The number of people with implantable cardioverter defibrillators (ICDs) has increased. Consequently more people approaching the end of their life have an ICD in situ.
Sensitive and timely conversations enable a planned ICD deactivation to take place in the majority of people approaching the end of their life. However, in a small number of cases, our multi-professional team have not been able to reach an agreed decision to deactivate the ICD with the patients/their family.
In these situations, patients and families placed different weights to the clinical team on the benefits and harms of leaving the ICD active versus deactivated, often because of strong preferences or intrinsic values related to pursuing treatments.
National guidance exists about factors to consider when making decision about deactivation of an ICD at end-of-life. However, staff experienced conflict between their wish to deliver medically appropriate but personalised care.
The teams were fluently able to discuss the harms that can occur as a result of leaving an ICD active including the pain from shocks and distress witnessing this. However, further consideration of real-time harms that were occurring as a result of deactivation discussions was crucial to reaching a shared decision to leave these ICDs active, unless preferences changed or the ICD fired causing distress.

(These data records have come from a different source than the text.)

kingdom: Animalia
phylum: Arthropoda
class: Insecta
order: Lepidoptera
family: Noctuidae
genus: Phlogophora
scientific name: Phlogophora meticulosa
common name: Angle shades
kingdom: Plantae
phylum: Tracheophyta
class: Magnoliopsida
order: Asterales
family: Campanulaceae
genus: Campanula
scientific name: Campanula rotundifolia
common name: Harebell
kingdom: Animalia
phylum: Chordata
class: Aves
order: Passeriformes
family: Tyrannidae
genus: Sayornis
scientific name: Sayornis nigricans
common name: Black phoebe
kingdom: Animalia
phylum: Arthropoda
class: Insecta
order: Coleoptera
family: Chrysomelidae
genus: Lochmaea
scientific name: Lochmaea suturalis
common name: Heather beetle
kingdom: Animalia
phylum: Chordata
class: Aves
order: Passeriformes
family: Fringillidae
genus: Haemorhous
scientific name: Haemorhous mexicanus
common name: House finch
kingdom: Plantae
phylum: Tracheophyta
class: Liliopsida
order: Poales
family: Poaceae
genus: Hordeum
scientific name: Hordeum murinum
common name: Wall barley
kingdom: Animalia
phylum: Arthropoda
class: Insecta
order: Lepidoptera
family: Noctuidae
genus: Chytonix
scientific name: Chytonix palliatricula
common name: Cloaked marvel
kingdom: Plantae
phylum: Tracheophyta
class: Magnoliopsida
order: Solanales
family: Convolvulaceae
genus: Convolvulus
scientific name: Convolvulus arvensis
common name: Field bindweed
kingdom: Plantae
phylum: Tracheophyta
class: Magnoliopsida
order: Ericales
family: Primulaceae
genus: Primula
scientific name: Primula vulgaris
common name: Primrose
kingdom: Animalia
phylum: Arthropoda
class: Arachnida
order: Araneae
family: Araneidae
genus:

The particular harms included: deactivation becoming the focus of encounters rather than other issues such as symptoms (often patient led); loss of trust in patient-clinician relationships because of (perceived) failure to recognise the importance of the individuals values/perspective; time taken for further discussions in context of time as a scarce resource/precious in end of life situations.
Our experiences and practice evolve with each case, but being mindful of current versus potential future harms, and articulating these, has been helpful in reaching shared agreed decisions to leave some ICDs active at end-of-life.